Our lives can be chaotic sometimes. turbulent even. overwhelming occasionally. Some days it feels like everything is all out of sorts or like we can't get our bearings straight. Some days it seems all we can see is everything negative in our surroundings or everything good we're sure is elsewhere. We fill our hours with crying, moping, complaining, sighing, wishing, panicking, and despairing - and then go to bed hoping tomorrow might look better. We spin our wheels, beat our heads against a wall, push water uphill with a rake, and rearrange the deck chairs on the Titanic. Things seem hopeless. useless. pointless.
This is likely how the disciples felt in Matthew 14. Jesus had just finished teaching, and had sent them in a boat to the other side of the Sea of Galilee while he went up to pray. The disciples set out but apparently didn't get very far, before their boat was "battered by the waves; for the wind was contrary." In fact, they were likely pushing and straining - trying to get somewhere - for hours, because "in the fourth watch of the night (at about 3 in the morning) [Jesus] came to them, walking on the sea."
What's fascinating to me is not that Jesus met them, walking on the sea, but that his first words weren't a pronouncement of "peace, be still" to the storm. Instead, they were directed at the disciples: "Take courage, it is I; do not be afraid.” Now, while this could certainly be comforting, we need to be careful not to gloss over what appears to be really happening in the passage. The phrase "it is I" is a bit of a paraphrase. When we read this in the original Greek, we find the phrase actually reads: "Take courage. I am. Do not be afraid."
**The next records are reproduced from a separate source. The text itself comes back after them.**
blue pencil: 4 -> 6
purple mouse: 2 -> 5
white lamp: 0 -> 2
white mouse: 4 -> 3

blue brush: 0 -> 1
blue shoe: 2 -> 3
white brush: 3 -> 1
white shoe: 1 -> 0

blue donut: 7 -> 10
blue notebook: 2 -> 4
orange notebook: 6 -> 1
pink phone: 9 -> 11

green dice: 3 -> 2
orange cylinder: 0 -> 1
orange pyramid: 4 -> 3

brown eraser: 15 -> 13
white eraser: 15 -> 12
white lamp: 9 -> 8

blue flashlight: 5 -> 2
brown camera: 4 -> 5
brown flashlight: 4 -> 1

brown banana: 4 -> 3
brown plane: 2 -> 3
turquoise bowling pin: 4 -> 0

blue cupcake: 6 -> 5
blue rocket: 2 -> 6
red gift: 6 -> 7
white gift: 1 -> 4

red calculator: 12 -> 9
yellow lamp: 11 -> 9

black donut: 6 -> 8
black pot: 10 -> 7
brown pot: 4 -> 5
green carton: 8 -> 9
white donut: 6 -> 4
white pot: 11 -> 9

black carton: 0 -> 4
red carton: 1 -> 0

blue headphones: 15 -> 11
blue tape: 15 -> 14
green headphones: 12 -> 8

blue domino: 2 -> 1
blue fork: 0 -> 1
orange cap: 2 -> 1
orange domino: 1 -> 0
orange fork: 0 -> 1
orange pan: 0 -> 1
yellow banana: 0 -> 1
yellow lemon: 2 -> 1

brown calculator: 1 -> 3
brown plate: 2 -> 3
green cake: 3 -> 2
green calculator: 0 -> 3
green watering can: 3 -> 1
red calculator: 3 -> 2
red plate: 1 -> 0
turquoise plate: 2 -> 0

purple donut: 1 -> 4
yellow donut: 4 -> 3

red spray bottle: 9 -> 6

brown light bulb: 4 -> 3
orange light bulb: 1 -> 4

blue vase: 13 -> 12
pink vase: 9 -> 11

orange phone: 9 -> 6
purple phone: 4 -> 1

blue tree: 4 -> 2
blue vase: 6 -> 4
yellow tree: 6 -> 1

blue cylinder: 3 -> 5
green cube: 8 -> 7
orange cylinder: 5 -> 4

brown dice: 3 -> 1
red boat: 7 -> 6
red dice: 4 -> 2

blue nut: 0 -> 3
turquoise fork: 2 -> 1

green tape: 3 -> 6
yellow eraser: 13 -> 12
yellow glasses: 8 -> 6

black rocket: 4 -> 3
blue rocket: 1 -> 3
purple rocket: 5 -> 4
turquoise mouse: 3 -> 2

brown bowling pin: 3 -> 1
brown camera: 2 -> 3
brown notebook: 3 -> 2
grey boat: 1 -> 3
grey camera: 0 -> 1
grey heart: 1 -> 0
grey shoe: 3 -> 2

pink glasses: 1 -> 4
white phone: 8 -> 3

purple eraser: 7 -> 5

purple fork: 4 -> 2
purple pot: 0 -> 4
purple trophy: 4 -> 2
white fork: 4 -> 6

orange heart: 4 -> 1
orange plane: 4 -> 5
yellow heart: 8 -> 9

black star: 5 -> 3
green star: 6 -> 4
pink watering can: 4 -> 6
This is the only place in Matthew we find the divine pronouncement of I AM from the mouth of Jesus. And, as such, we need to ensure that we recognize the gravity of the situation. While the storm is eventually calmed, the message of primary importance appears to be that the disciples (and, thus, we as readers) recognize that Jesus is indeed the great I AM.
See, when we come to the point where we begin to trust that Jesus is who He says he is, our perspective changes. We change. The storm that surrounds us loses its power. We start to recognize, much like Peter, that what matters is our nearness to Jesus. If Jesus is indeed the Word made flesh, God incarnate, Immanuel, my most pressing concern isn't removing myself from the storm, but being moved toward Jesus in the storm. And, much like Peter, as I fix my eyes upon my Savior, pressing in upon Him, I find the authority of my storm no longer has control over me.
If you find yourself this Advent season feeling hopeless, crying out for change, feeling like you're pushing against the oars but getting nowhere. If you can't see a way out or a light through, take courage. The I AM is coming. And he's calling you to be near him.